◆ **YOUR OBJECTIVE**
Starting from the line that holds "<p><i>'At the stroke", print each remaining line of the entries exactly, ending with the last.

__________________________________________________

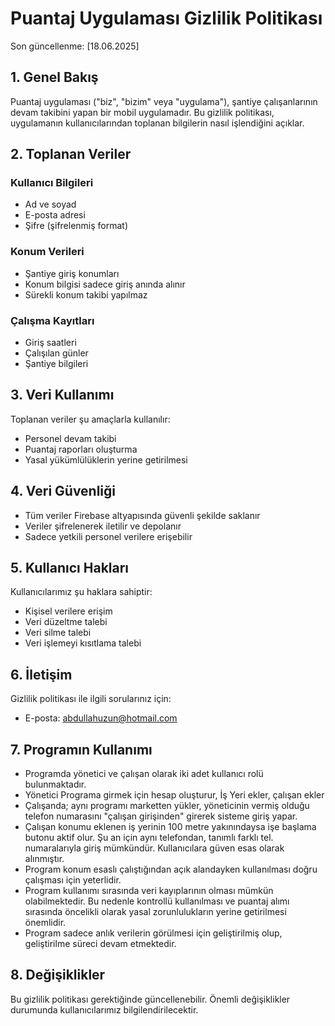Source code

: # Puantaj Uygulaması Gizlilik Politikası

Son güncellenme: [18.06.2025]

## 1. Genel Bakış

Puantaj uygulaması ("biz", "bizim" veya "uygulama"), şantiye çalışanlarının devam takibini yapan bir mobil uygulamadır. Bu gizlilik politikası, uygulamanın kullanıcılarından toplanan bilgilerin nasıl işlendiğini açıklar.

## 2. Toplanan Veriler

### Kullanıcı Bilgileri
- Ad ve soyad
- E-posta adresi
- Şifre (şifrelenmiş format)

### Konum Verileri
- Şantiye giriş konumları
- Konum bilgisi sadece giriş anında alınır
- Sürekli konum takibi yapılmaz

### Çalışma Kayıtları
- Giriş saatleri
- Çalışılan günler
- Şantiye bilgileri

## 3. Veri Kullanımı

Toplanan veriler şu amaçlarla kullanılır:
- Personel devam takibi
- Puantaj raporları oluşturma
- Yasal yükümlülüklerin yerine getirilmesi

## 4. Veri Güvenliği

- Tüm veriler Firebase altyapısında güvenli şekilde saklanır
- Veriler şifrelenerek iletilir ve depolanır
- Sadece yetkili personel verilere erişebilir

## 5. Kullanıcı Hakları

Kullanıcılarımız şu haklara sahiptir:
- Kişisel verilere erişim
- Veri düzeltme talebi
- Veri silme talebi
- Veri işlemeyi kısıtlama talebi

## 6. İletişim

Gizlilik politikası ile ilgili sorularınız için:
- E-posta: abdullahuzun@hotmail.com


## 7. Programın Kullanımı
- Programda yönetici ve çalışan olarak iki adet kullanıcı rolü bulunmaktadır.
- Yönetici Programa girmek için hesap oluşturur, İş Yeri ekler, çalışan ekler
- Çalışanda; aynı programı marketten yükler, yöneticinin vermiş olduğu telefon numarasını "çalışan girişinden" girerek sisteme giriş yapar.
- Çalışan konumu eklenen iş yerinin 100 metre yakınındaysa işe başlama butonu aktif olur. Şu an için aynı telefondan, tanımlı farklı tel. numaralarıyla giriş mümkündür. Kullanıcılara güven esas olarak alınmıştır.
- Program konum esaslı çalıştığından açık alandayken kullanılması doğru çalışması için yeterlidir.
- Program kullanımı sırasında veri kayıplarının olması mümkün olabilmektedir. Bu nedenle kontrollü kullanılması ve puantaj alımı sırasında öncelikli olarak yasal zorunlulukların yerine getirilmesi önemlidir.
- Program sadece anlık verilerin görülmesi için geliştirilmiş olup, geliştirilme süreci devam etmektedir.
  
## 8. Değişiklikler

Bu gizlilik politikası gerektiğinde güncellenebilir. Önemli değişiklikler durumunda kullanıcılarımız bilgilendirilecektir.
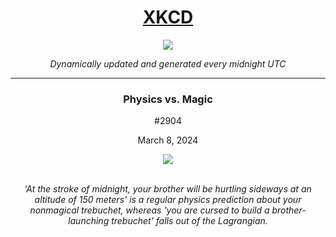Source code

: 
<h1 align="center"><a href="https://xkcd.com">XKCD</a></h1>
<div align="center">
    <img src="https://img.shields.io/github/last-commit/ShashashankThakur/XKCD?label=last%20updated" />
</div>

<p align="center"><i>Dynamically updated and generated every midnight UTC</i></p>
<hr>
<div align="center">
    <h3><strong>Physics vs. Magic</strong></h3>
    <p>#2904</p>
    <p>March 8, 2024</p>
    <img src="https://imgs.xkcd.com/comics/physics_vs_magic.png">
    <br></br>
    <p><i>'At the stroke of midnight, your brother will be hurtling sideways at an altitude of 150 meters' is a regular physics prediction about your nonmagical trebuchet, whereas 'you are cursed to build a brother-launching trebuchet' falls out of the Lagrangian.</i></p>
</div>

__________________________________________________

◆ **EXPECTED OUTPUT**
    <p><i>'At the stroke of midnight, your brother will be hurtling sideways at an altitude of 150 meters' is a regular physics prediction about your nonmagical trebuchet, whereas 'you are cursed to build a brother-launching trebuchet' falls out of the Lagrangian.</i></p>
</div>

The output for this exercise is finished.